El repiqueteo de una uñas larguísimas y rojas sobre la mesa de madera acompaña el compás de la música de fondo de una copiosa tormenta que desde hace tres días no da tregua en París. Ruth mira como sin mirar lo poco que puede verse de la calle tras la gris cortina de agua. Mira mientras fuma y deja salir el humo por una rendija minúscula que también es un poco de aire en la cara entre tanto encierro.

Mirar la calle se ha convertido en un placer, observar como un espectador el ir y venir de la gente cobijándose bajo los paraguas, algunos negros, otros que parecen brillar en el gris imperante de la Rue de la Roquette, ver gente correr a sus coches o salir de los zaguanes con la mano en alto apurada parando un taxi, como en una escena de un film.

La música sin pausa de las uñas de Ruth golpeando en la madera rompe la monotonía de la tarde desde ese ángulo de mesita rinconera con una copa por la mitad y un cenicero medio vacío. O medio lleno.

Siempre todo es según como lo miremos, piensa Ruth, que mira tanto.

El humo y la humedad son una mala combinación, piensa mientras juega con su anillo. Lo hace girar, se lo saca, se lo pone, estira los dedos alargados. Pita, apoya el cigarrillo, toma un sorbo de vino. Cruza las piernas, mueve su pie en redondo, deja caer su mocasín beige dorado, observa las uñas también rojas de sus pies tan cuidados, escondidos en los zapatos de este otoño que parece no terminar.

Piensa que tal vez esta lluvia limpie el cielo de una vez, exprima las nubes, las estruje como un gran trapo de piso gris y termine de derramar toda su suciedad de una vez para dar paso al sol, a los cielos azules, a los verdes fosforescentes, a la vida otra vez.
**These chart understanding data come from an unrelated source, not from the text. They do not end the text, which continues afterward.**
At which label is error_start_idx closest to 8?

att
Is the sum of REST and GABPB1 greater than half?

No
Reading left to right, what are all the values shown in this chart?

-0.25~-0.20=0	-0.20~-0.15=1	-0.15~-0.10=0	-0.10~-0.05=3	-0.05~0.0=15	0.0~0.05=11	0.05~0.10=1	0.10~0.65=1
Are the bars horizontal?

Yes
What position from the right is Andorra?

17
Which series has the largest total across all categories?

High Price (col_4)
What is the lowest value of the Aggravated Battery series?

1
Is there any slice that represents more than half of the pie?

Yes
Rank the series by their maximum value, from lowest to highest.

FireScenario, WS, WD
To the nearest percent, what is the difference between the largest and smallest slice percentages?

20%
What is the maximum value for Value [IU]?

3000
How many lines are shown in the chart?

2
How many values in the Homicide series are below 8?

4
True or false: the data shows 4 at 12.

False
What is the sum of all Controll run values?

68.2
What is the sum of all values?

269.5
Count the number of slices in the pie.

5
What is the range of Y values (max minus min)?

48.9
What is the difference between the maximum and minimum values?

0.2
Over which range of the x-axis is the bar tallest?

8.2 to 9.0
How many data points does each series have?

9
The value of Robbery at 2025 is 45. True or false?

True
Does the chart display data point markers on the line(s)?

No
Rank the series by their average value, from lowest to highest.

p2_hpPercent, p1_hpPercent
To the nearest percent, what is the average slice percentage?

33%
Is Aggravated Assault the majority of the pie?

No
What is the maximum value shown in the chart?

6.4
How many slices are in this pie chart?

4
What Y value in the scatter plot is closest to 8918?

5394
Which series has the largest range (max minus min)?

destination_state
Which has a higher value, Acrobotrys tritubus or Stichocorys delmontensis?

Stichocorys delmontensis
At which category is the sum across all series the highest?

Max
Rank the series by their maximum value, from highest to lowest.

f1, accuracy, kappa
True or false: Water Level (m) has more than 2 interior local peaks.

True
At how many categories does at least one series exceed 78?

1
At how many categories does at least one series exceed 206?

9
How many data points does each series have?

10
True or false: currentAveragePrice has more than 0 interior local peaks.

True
Hace meses que casi no sale, escribe en casa, trabaja en casa, de vez en cuando se arrastra hasta el bar de la esquina a beber algo mientras ve a la gente pasar. Pide siempre vino, a veces tinto, a veces blanco, según el clima, y fuma, Piensa que si tuviese perro en vez de gatos, los llevaría al bar, pero no. Tiene dos gatos que la esperan maullando a los gritos detrás de la puerta, hasta que la escuchan subir las escaleras al volver.

Piensa en todo eso mientras ve que la lluvia también se está llevando la posibilidad de bajar al bar. No hay mesas ni sillas de esterillas en ninguna vereda y París se ve más triste que nunca.

Se acomoda los zapatos y va hasta el dormitorio a buscar algo de abrigo ligero porque se puso fresca la tarde. Encuentra un chal amarillo sobre la butaca de al lado de la cama. Se mira al espejo, acomoda la camisa negra con plumetí en las mangas dentro del pantalón, para que se vea el cinturón dorado. Se mira de frente y de perfil, se abraza con la improvisada manta amarilla, se peina con los dedos la maraña ondulada que la humedad se empeña en desatar con furia, y se sonríe.

Vuelve al rincón de la ventana, se sienta y bebe, el sol tímido se escapa de a rayos entre las nubes espesas e ilumina las chimeneas terracota, las mansardas negrísimas y el gris, por un momento, reluce casi dorado. Todo por un minuto empieza a tomar color, la lluvia amainó y la música que resuena es la trompeta invasora del vecino de arriba. Mañana será mejor.